Прости, пожалуйста, что много говорил о себе – без этого я не могу, но стараюсь бороться, для Тебя…
Бесконечно преданный, открытый, честный, готовый к разговору, все еще немного ироничный, но от этого не менее прекрасный; любящий
Я
Честное письмо. Хотя, возможно, и глупое, и наивное. К тому же все равно у меня не хватило духу вручить его. Наверное, мы бы наконец поговорили откровенно, ничего не стесняясь и называя вещи своими именами. Но письмо до сих пор со мной.
Дойдя до написания этих строк, я четко осознаю, что все ступеньки, по которым прошла Инга, двигаясь ко мне, неслучайны. Я ее интересовал, иногда вдохновлял и мотивировал. В ней было уважение ко всем, не позволявшее даже думать о причинении боли окружающим. Она уважала меня просто так, за счастливые моменты прошлого. Она с теплотой помнила все и не могла вычеркнуть это из своего сознания, даже если бы хотела. Также и для меня она все равно оставалась первой , доверившейся настолько сильно, что рискнула на отношения со мной. К тому же она была допущена в самые заветные уголки души, я открывался перед нею, страстно желая получить то же взамен, но…
Через несколько дней с уже начавшимися санитарными ограничениями нам удалось встретиться с ней и долго гулять по городу, разговаривать, обсуждать перспективы предстоящего с интересом, и даже заниматься неким подобием социальной поддержки незащищенной категории населения… Я и не думал о письме – момент упущен. Мы просто проводили время вместе, и каждый из нас чувствовал, что заточение в самоизоляции принесет расставание.
Раньше со страхом я думал о летних каникулах и тонкостях наших отношений, которые, несомненно, будут испытаны расстоянием. А сейчас эта проблема появилась гораздо неожиданнее и обостреннее. Страшно было за то, что никакими действиями я не мог подтверждать чувства, а действия основная опора человеческих отношений.

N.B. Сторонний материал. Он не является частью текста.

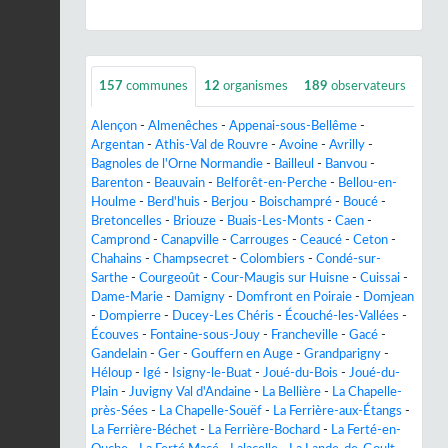
157
communes
12
organismes
189
observateurs
Alençon
-
Almenêches
-
Appenai-sous-Bellême
-
Argentan
-
Athis-Val de Rouvre
-
Avoine
-
Avrilly
-
Bagnoles de l'Orne Normandie
-
Bailleul
-
Banvou
-
Barenton
-
Beauvain
-
Belforêt-en-Perche
-
Bellou-en-
Houlme
-
Berd'huis
-
Berjou
-
Boischampré
-
Boucé
-
Bretoncelles
-
Briouze
-
Buais-Les-Monts
-
Caen
-
Camprond
-
Canapville
-
Carrouges
-
Ceaucé
-
Ceton
-
Chahains
-
Champsecret
-
Colombiers
-
Condé-sur-
Sarthe
-
Courgeoût
-
Cour-Maugis sur Huisne
-
Cuissai
-
Dame-Marie
-
Damigny
-
Domfront en Poiraie
-
Domjean
-
Dompierre
-
Ducey-Les Chéris
-
Écouché-les-Vallées
-
Écouves
-
Fontaine-sous-Jouy
-
Francheville
-
Gacé
-
Gandelain
-
Ger
-
Gouffern en Auge
-
Grandparigny
-
Héloup
-
Igé
-
Isigny-le-Buat
-
Joué-du-Bois
-
Joué-du-
Plain
-
Juvigny Val d'Andaine
-
La Bellière
-
La Chapelle-
près-Sées
-
La Chapelle-Souëf
-
La Ferrière-aux-Étangs
-
La Ferrière-Béchet
-
La Ferrière-Bochard
-
La Ferté-en-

Каждый день карантина походил на предыдущий – встать, сесть за дистанционные задания, что–то сделать, что–то выпросить у друзей, что–то обменять у знакомых, что–то подарить врагу, и вот уже вечер, а в журнале пять пятерок. Дико странно. Конечно, я не слишком активничал и не нарушал божесовский карантин – а вот Кленов гулял свободно, получая удовольствие от свободы. Инга тоже дышала воздухом намного чаще меня, но и ее активной душе переносить отсутствие нормального живого общения было не совсем комфортно, поэтому всяческими способами она развлекала себя, занимаясь самым адекватным – самообразованием и саморазвитием. Этому можно было только завидовать.

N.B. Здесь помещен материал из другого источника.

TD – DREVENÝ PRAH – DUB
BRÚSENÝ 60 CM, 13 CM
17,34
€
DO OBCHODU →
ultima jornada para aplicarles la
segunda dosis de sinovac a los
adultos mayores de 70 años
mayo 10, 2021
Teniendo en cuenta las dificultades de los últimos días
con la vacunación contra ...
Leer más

Я остро ощущал, как мне не хватает ее и как я скучаю, когда ее нет рядом. Да, мы вели переписку, да, говорили о каких–то вещах. Я даже сделал для нее домашние задание по географии, неожиданный и безумно приятный в условиях постоянной учебы подарок. Но живого эмоционального общения нельзя было заменить никаким образом. И от этого было тяжело. Переживания обладали удивительной и в целом надуманной силой, и все равно я записал в своем дневнике небольшую молитвенную беседу–обращение: «Она прекрасна, Господи, и именно она нужна мне. Не знаю, какие планы на мою жизнь есть у Тебя – их выполнять я полностью готов… Но прошу, если нельзя ей быть со мной, сделай так, чтобы она не оставила меня уничтоженным. Она очень нужна мне, прошу, сделай и меня нужной ей… Помоги установить доверие. И пожалуйста, не отбирай ее у меня, это слишком мучительно и именно этой очередной неудачи я боюсь… Господи!»

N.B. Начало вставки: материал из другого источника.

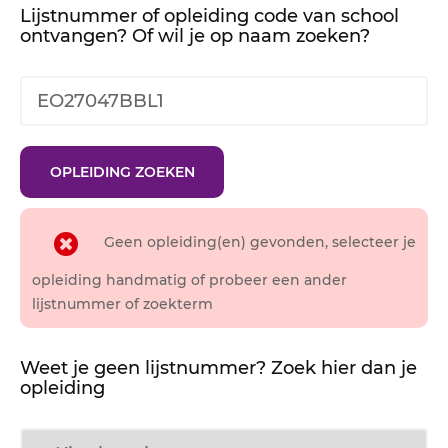
Lijstnummer of opleiding code van school
ontvangen? Of wil je op naam zoeken?
Geen opleiding(en) gevonden, selecteer je
opleiding handmatig of probeer een ander
lijstnummer of zoekterm
Weet je geen lijstnummer? Zoek hier dan je
opleiding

Страх был эгоистичным – по большому счету я просто боялся стать неинтересным . Это вполне могло случиться, ведь львиная доля моей природной харизмы приходилась на общение с визуальным контактом. Часть привлекательности заключалась в умении говорить провокационные вещи, одновременно способствующие возникновению дискуссии и обладающие безаппеляционностью. Вся моя заботливость (думаю, она была), все совместно проведенные часы, все эмоции, все разговоры и все подарки – словом, все то, что я делал исключительно для нее, все это было перечеркнуто карантином. Всю спорность и противоречивость своих слов при устном общении я мог с легкостью скрасить жестом, интонацией или выражением лица – в условиях же переписок я был беззащитным чванливым эгоцентриком, не совершающим действий. Во всяком случае, такой образ представлялся способным оттолкнуть ее от меня.
Телефонные разговоры представлялись лучшим способом как–то поддерживать связь. Но на самом деле становилось только хуже.